— 作業項目 a —
下のエントリーのうち、「Quelle:Letzte Seite」を含む行から始まり「How many groups of bars are there?」を含む行で終わる部分だけを、両端の行も含めて一字一句変えずに打ち直してください。

— 抜粋 —
ストーリーを辿りながら見たこの作品、面白くて何度も眺めました
10点全部みてみたいものです
~他にも作品が、
⇩《素晴らしい花》制作年不詳
フーゴ・シンベリ スウェーデン国立美術館
↑ガッレン=カッレラから絵を学んだフーゴ・シンべリ(1873-1917)は、象徴主義と独自のユーモアや遊びを兼ね備えた作風で知られている画家。中でも中世の細密画と15世紀のルネサンス美術に魅了されていきました。
空高く咲いた白い花が印象的な作品。
なんだか鳥に見えて、可愛いと思ったら、
ちょっと意味合い違ったようです。。。

— 確認用データ —
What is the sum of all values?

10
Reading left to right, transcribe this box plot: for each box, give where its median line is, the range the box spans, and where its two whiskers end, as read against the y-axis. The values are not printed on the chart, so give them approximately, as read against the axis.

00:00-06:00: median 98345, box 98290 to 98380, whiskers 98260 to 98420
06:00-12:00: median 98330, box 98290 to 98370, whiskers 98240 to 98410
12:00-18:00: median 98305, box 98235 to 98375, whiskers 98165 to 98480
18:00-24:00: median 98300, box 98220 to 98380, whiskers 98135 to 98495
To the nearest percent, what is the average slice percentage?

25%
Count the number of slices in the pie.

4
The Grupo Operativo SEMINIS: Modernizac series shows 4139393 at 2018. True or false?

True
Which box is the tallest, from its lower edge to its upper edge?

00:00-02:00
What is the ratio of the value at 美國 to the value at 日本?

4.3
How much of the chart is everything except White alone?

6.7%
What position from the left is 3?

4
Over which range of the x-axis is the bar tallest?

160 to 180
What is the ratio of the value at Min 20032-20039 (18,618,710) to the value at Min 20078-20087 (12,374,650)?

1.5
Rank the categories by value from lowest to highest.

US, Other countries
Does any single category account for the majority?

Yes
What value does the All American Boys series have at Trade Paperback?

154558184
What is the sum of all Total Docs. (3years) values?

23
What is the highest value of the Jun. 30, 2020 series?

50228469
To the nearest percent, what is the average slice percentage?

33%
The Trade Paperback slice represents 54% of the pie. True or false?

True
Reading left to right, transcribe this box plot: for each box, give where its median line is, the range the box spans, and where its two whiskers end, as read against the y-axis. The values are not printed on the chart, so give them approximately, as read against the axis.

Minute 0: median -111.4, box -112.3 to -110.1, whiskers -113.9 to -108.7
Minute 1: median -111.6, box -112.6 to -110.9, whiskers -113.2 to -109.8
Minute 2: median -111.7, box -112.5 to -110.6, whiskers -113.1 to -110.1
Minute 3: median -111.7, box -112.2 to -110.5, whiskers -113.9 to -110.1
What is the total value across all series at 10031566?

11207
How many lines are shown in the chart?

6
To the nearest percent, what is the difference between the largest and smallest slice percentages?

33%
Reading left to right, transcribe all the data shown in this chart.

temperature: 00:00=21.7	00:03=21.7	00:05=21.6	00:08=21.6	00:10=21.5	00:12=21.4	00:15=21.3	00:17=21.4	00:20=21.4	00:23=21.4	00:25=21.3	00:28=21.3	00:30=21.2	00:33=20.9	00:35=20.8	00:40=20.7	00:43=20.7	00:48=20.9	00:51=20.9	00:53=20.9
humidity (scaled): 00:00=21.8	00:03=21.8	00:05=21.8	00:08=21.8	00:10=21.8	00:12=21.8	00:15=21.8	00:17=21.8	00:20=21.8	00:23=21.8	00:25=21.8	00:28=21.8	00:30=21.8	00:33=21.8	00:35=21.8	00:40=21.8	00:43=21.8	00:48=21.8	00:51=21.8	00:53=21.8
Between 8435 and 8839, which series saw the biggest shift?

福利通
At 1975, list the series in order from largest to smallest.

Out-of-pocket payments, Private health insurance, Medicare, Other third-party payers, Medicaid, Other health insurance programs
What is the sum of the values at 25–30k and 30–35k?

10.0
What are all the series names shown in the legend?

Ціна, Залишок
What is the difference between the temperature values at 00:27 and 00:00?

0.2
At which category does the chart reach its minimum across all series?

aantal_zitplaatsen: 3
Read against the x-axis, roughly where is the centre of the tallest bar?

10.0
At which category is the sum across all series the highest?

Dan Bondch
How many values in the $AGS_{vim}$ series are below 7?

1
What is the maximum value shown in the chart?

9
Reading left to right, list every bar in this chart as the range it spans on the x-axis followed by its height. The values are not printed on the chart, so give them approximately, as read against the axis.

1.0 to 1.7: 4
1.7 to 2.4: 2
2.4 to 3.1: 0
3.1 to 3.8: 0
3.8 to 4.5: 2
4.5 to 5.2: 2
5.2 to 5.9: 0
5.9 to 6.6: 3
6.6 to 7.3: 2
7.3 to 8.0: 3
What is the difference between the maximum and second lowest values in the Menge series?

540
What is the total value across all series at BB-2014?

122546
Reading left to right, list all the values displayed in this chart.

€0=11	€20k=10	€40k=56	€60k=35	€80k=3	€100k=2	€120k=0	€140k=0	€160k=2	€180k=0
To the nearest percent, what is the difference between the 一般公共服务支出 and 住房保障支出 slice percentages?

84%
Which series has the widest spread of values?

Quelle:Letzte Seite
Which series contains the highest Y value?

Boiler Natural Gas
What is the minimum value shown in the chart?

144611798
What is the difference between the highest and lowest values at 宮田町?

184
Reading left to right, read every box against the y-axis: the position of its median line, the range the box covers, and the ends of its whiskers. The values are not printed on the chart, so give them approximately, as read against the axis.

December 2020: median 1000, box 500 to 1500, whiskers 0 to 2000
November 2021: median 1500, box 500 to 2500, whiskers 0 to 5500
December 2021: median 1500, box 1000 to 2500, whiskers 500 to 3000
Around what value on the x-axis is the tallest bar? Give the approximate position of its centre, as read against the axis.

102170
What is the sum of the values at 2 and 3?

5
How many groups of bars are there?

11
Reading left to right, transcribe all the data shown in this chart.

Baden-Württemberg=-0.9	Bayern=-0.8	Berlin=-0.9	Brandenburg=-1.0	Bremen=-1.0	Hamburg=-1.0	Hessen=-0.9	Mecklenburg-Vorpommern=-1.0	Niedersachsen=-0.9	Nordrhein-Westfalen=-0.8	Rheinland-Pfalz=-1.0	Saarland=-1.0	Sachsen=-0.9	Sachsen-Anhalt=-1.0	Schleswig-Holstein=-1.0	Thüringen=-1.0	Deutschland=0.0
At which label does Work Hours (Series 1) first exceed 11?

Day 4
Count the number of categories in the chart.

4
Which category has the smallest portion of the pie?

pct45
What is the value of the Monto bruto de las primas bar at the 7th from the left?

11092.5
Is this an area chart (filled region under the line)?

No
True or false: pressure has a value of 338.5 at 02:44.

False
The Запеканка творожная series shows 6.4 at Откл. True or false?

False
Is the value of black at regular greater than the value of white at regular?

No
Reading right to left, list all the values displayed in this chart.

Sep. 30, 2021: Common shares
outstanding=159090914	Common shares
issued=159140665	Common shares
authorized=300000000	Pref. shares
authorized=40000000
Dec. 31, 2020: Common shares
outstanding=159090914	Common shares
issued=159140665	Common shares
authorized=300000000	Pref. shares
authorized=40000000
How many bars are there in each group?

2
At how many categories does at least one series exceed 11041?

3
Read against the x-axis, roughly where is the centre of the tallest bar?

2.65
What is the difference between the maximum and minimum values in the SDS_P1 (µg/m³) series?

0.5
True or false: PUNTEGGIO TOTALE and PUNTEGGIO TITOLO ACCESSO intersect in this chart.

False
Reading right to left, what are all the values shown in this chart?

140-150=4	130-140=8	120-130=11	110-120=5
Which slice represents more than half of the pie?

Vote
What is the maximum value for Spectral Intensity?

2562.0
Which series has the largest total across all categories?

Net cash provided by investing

— 作業項目 b —
抜粋によると、フーゴ・シンベリは誰から絵を学びましたか。

— 解答出力 a —
Quelle:Letzte Seite
Which series contains the highest Y value?

Boiler Natural Gas
What is the minimum value shown in the chart?

144611798
What is the difference between the highest and lowest values at 宮田町?

184
Reading left to right, read every box against the y-axis: the position of its median line, the range the box covers, and the ends of its whiskers. The values are not printed on the chart, so give them approximately, as read against the axis.

December 2020: median 1000, box 500 to 1500, whiskers 0 to 2000
November 2021: median 1500, box 500 to 2500, whiskers 0 to 5500
December 2021: median 1500, box 1000 to 2500, whiskers 500 to 3000
Around what value on the x-axis is the tallest bar? Give the approximate position of its centre, as read against the axis.

102170
What is the sum of the values at 2 and 3?

5
How many groups of bars are there?

— 解答出力 b —
フーゴ・シンベリはガッレン=カッレラから絵を学びました。